RECORDS PROVIDED:

══════════════════════════════

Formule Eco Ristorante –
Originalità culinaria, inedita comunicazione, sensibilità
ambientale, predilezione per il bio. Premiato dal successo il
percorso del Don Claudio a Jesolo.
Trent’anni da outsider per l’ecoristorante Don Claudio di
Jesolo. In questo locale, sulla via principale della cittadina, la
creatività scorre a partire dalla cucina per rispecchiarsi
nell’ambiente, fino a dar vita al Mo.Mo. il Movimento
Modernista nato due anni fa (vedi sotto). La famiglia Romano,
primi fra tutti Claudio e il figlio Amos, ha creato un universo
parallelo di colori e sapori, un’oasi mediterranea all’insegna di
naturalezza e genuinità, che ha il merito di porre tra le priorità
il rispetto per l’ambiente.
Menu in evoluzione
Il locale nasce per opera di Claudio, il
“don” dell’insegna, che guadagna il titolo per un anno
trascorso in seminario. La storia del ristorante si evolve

══════════════════════════════

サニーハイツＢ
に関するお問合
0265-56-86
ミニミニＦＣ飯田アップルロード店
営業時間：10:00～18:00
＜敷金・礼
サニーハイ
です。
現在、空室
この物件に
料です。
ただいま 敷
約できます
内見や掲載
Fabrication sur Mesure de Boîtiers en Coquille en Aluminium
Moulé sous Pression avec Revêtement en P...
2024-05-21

══════════════════════════════

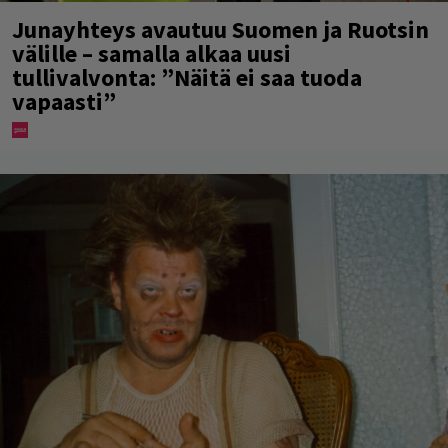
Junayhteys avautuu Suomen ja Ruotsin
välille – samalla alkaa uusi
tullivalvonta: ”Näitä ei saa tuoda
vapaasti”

══════════════════════════════

WHAT NEEDS TO BE DONE: List the lines of the material in which the word "Jesolo" occurs.

EXPECTED OUTPUT:
percorso del Don Claudio a Jesolo.
Jesolo. In questo locale, sulla via principale della cittadina, la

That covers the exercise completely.